Institute for War and Peace Reporting | Giving Voice, Driving Change

Kurdish Students Face Discrimination

Many claim mounting ill treatment at the hands of their fellow students, teachers, and local residents.

Kurdish student Karwan Muhammed was heading to his rented flat in the Sunni Arab town of Baquba, 90 kilometres north of Baghdad, after a tiresome day of classes when he noticed a large gathering in a nearby tea room.

As he moved toward the shop, Muhammed saw a familiar face on the television screen: the ageing, bearded face of Saddam Hussein – in the custody of the Americans.

But instead of celebrating the moment like his fellow Kurds back home on the streets of northern Iraq, Muhammed rushed back to his apartment and locked the door.

An Arab student, who’d been watching the broadcast, later pounded on the door and yelled. "We will kill you, if Jalal Talabani expresses his congratulations [for the capture of Saddam]," the Arab said, referring to the head of the one of the two main Kurdish parties.

Muhammed did not sleep that night as other students and even the owner of the flat gathered outside his door and threatened to kill him.

He is one of the several hundred Kurdish students who began studying in the universities of Arab majority cities in Iraq this past academic year.

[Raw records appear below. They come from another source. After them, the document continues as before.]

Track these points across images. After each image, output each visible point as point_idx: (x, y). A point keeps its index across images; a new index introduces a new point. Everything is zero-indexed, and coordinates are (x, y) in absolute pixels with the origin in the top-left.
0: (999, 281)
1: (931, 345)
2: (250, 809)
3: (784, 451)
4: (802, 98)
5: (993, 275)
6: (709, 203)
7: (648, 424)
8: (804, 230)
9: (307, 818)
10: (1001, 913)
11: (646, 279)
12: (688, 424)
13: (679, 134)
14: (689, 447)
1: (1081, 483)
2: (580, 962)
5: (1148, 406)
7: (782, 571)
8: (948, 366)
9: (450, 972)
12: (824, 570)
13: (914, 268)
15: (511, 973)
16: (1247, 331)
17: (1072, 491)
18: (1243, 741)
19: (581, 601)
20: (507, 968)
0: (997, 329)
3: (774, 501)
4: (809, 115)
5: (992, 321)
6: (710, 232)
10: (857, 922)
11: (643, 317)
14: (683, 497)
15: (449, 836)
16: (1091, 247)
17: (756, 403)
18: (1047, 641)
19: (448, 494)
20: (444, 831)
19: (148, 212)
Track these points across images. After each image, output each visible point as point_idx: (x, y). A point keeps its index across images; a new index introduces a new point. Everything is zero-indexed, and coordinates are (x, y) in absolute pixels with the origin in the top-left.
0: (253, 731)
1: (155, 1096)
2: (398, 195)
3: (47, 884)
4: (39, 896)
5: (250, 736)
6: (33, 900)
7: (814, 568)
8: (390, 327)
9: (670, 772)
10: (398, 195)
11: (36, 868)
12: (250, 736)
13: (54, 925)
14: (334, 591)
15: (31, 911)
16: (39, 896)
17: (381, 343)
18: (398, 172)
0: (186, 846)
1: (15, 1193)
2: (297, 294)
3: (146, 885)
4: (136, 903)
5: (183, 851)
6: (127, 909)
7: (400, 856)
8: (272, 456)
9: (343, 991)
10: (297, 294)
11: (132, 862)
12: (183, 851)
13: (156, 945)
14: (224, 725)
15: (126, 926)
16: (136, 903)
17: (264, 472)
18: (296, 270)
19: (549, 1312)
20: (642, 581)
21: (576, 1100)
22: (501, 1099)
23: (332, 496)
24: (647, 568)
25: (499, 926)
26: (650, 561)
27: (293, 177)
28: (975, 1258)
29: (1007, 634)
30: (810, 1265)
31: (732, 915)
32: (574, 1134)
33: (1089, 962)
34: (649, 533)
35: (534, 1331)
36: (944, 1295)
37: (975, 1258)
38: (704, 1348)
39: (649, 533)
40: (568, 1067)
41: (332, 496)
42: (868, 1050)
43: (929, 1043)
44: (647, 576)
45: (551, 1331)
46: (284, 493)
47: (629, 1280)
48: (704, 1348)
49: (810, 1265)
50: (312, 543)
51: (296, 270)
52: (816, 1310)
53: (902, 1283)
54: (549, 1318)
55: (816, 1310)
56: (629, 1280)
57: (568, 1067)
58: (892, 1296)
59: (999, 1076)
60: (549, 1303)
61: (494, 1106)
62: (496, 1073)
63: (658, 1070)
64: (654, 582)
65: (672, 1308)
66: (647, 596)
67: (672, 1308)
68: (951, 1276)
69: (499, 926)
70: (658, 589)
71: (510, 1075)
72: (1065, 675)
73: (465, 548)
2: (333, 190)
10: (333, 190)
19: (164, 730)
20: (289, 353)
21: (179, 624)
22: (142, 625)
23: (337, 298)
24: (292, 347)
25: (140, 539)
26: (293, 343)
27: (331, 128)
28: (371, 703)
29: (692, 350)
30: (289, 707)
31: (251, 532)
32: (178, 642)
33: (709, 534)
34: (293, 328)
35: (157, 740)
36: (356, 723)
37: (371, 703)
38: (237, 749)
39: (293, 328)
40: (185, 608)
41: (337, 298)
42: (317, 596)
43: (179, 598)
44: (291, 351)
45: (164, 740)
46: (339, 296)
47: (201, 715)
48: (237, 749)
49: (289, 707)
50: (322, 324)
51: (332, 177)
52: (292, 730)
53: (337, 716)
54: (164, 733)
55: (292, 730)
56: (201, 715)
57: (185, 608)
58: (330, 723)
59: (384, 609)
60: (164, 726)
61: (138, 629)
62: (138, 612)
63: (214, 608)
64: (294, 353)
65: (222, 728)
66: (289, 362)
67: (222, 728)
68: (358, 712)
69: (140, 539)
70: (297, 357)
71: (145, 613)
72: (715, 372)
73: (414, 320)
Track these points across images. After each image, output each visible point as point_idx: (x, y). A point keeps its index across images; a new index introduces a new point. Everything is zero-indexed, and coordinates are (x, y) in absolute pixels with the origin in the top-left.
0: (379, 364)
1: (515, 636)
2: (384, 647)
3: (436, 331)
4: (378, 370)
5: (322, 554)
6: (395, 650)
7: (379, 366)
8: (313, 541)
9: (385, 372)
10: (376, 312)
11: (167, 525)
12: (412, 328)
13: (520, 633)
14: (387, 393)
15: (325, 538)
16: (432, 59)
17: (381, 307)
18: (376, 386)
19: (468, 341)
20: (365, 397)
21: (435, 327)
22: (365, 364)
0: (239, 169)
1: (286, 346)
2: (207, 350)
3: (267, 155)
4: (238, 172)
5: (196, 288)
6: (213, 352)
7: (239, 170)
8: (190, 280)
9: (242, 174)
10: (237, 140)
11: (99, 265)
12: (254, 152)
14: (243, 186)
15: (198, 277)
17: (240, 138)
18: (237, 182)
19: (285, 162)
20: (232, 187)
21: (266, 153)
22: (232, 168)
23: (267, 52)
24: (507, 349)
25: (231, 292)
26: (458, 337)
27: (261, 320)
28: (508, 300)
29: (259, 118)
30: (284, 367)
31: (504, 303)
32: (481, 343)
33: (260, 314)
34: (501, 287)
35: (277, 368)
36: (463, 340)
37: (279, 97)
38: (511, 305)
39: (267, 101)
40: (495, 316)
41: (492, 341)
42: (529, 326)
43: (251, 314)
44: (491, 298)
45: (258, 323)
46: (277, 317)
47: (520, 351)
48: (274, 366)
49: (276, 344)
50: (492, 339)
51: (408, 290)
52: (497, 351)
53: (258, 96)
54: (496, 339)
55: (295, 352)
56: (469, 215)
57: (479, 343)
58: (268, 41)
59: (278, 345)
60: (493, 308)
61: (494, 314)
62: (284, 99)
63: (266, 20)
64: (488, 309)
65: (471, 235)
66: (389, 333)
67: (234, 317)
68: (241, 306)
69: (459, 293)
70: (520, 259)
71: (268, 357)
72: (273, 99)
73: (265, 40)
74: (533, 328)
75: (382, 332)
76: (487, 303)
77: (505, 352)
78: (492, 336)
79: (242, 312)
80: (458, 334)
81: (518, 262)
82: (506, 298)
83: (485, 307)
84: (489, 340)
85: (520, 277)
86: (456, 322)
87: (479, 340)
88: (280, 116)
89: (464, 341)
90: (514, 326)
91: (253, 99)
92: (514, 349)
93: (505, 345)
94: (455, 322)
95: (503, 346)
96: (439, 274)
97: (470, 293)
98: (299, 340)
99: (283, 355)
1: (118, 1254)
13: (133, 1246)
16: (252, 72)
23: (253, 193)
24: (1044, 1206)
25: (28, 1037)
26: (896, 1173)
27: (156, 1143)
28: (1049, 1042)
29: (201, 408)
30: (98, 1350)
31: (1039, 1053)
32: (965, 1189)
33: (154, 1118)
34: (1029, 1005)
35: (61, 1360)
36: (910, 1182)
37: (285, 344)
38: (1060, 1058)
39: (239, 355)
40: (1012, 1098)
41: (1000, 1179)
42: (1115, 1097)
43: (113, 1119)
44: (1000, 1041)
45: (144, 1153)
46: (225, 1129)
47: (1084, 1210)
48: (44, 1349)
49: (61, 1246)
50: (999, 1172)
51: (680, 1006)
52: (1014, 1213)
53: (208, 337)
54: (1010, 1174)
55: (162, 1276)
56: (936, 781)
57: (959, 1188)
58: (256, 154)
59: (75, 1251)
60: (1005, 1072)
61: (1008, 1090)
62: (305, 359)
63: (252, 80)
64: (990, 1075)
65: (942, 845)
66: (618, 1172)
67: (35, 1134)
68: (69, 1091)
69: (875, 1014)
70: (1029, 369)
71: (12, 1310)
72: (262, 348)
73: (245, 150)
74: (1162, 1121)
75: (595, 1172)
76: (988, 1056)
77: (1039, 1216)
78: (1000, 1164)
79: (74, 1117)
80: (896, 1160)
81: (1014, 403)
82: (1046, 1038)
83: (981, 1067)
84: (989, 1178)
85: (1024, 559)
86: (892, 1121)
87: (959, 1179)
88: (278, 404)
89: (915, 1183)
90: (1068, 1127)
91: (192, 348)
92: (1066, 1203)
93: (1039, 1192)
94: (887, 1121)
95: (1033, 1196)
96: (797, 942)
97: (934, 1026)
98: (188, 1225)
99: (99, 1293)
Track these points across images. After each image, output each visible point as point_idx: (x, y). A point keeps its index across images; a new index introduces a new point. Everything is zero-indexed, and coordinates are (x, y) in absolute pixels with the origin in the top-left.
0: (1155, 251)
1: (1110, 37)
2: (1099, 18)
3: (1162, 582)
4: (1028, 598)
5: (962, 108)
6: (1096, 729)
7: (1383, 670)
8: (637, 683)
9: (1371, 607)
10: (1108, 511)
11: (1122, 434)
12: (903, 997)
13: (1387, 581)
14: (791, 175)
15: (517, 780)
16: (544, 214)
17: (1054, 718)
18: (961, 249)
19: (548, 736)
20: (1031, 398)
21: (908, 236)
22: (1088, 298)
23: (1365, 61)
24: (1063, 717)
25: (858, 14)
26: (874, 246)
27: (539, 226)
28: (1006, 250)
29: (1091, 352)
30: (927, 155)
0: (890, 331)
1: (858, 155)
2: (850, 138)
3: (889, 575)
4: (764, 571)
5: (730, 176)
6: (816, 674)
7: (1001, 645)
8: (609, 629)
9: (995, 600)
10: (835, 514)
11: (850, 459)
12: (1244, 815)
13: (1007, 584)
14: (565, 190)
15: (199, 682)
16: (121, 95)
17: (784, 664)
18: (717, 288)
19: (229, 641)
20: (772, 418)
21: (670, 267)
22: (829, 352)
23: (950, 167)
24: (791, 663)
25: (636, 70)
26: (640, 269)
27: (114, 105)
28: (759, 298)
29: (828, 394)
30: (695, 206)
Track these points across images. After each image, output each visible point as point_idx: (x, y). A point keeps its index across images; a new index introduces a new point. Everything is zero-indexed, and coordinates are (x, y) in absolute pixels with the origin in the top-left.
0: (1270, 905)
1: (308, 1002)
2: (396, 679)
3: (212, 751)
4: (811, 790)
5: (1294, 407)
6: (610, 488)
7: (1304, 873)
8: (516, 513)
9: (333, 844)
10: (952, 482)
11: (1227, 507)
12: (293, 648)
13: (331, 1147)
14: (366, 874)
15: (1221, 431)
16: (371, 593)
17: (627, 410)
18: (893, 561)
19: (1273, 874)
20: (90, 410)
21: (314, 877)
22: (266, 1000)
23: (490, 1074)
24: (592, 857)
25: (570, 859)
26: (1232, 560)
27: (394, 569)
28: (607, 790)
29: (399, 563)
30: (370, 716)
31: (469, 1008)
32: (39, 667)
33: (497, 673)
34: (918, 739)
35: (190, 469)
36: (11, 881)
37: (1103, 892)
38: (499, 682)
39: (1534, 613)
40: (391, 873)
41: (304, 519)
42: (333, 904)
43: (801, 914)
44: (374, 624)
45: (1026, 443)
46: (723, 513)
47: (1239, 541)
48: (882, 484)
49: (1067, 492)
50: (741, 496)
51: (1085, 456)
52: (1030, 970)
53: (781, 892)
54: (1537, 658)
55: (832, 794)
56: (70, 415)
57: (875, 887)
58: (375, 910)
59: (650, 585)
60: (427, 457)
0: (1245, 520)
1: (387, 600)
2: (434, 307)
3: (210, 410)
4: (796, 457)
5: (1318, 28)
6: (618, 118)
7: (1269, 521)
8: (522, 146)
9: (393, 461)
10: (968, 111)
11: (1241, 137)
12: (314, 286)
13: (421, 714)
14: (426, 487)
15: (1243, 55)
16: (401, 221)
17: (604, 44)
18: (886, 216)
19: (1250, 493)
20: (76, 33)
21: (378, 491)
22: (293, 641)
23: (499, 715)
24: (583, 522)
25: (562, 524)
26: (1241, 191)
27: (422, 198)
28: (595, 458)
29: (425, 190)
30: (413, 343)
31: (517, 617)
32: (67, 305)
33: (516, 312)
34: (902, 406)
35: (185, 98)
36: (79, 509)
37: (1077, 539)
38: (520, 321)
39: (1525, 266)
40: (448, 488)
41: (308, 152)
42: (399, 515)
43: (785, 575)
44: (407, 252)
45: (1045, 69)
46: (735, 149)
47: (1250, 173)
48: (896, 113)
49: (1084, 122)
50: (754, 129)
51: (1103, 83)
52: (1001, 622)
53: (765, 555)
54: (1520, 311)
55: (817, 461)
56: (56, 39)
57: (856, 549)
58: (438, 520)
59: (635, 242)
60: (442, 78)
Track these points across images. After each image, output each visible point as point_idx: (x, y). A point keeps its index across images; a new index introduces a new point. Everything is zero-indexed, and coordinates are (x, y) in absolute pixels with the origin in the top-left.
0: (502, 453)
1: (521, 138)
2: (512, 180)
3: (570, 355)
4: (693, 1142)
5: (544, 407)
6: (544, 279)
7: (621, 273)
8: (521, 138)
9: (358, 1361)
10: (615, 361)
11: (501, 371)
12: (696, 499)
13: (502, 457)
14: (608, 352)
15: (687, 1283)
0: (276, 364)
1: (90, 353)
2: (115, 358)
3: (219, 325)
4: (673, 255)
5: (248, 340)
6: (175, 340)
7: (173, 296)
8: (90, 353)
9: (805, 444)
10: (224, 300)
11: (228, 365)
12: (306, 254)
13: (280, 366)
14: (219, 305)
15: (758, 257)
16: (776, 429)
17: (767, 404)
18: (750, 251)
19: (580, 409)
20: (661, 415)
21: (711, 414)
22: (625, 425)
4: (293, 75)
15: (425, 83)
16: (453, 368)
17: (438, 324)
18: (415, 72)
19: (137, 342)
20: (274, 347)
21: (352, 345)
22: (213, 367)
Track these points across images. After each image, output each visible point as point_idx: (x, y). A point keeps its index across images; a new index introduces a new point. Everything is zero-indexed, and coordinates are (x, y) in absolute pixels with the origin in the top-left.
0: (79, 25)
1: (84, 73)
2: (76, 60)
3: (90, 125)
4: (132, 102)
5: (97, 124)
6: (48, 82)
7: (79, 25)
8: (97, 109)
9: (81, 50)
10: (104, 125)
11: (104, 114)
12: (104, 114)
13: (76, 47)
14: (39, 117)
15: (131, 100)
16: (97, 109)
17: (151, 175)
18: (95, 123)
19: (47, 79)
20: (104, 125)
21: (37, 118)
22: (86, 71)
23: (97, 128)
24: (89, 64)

Many claim mounting ill treatment at the hands of their fellow students, teachers, and local residents.

Several students even have refused to return next year, opting instead to continue studies in Kurdish universities.

This past academic year, Iraqi universities reserved 5 per cent of enrolment for "non-local" students.

That allowed for Kurdish students to study in Baghdad and other Iraqi institutions outside the Kurdish area.

But Kurdish students say they are increasingly discriminated against by Arab university administrators and teachers, and harassed by fellow students.

Although all students were accepted to the universities through a central processing system, the dean of the college denied them access to specific departments.

Instead, the Kurds were placed in less prestigious faculties.

Sabah Hassan had the grades needed to enrol in the computer science department, the highest ranked in the college of science. But instead he was placed in the lowest ranked one, mathematics.

Hassan claims that Baathist deans and teachers blocked his higher placement and that of other Kurds. "I was accepted in a low-ranking department because I was a Kurd," he said.

Such treatment escalated following rumours printed in the Arab media and spread on the street, claiming that Kurdish peshmerga fighters participated in the April attacks against the Sunni and Shia insurgents in Fallujah and Najaf respectively.

Karzan Hameed, 23, a first-year student in the college of medicine at the University of Kufa, could not return to his university campus for 45 days during the height of the fighting in April and May because roads were blocked and unsafe.

When he finally went back to school, he says he was too afraid to admit he was a Kurd to his Arab colleagues. They claimed that all the snipers who targeted the insurgents were Kurds.

Hameed also believes that he and two of his colleagues were purposely failed in a computer exam because they were Kurds.

"The Arab students say dirty words to us every day, while the teachers ask why we [Kurds] demand federalism," Hameed said.

The spring violence appears to have been the starting point for wholesale intimidation of Kurdish students.

"After the Fallujah fighting, some of the Arab students considered us American agents and taunted us," said Dler Habeeb, a graduate student in the Arabic department of the University of Baghdad at the time the regime fell.

Nabard Ghafoor, a student in the computer department of the college of education at the university, rented a single room for himself because he no longer felt comfortable sharing a room with Arab students.

Muhammed, Ghafoor and Hameed said they will return to the safety of northern Iraq to complete their university training if they can be placed in equivalent departments in Kurdish colleges.

Muhammed Issa, 22, from Kalar, a town on the border with the Arab area of Iraq, visited Baghdad for the first time after the fall of the former regime when he was accepted at Baghdad university.

He speaks fluent Arabic but says it was of little help. "The Arabs hate us," he said, because the Kurds have demanded a federal structure in Iraq.

Wrya Hama Tahir is an editor with the youth-oriented Liberal Education newspaper in Sulaimaniyah.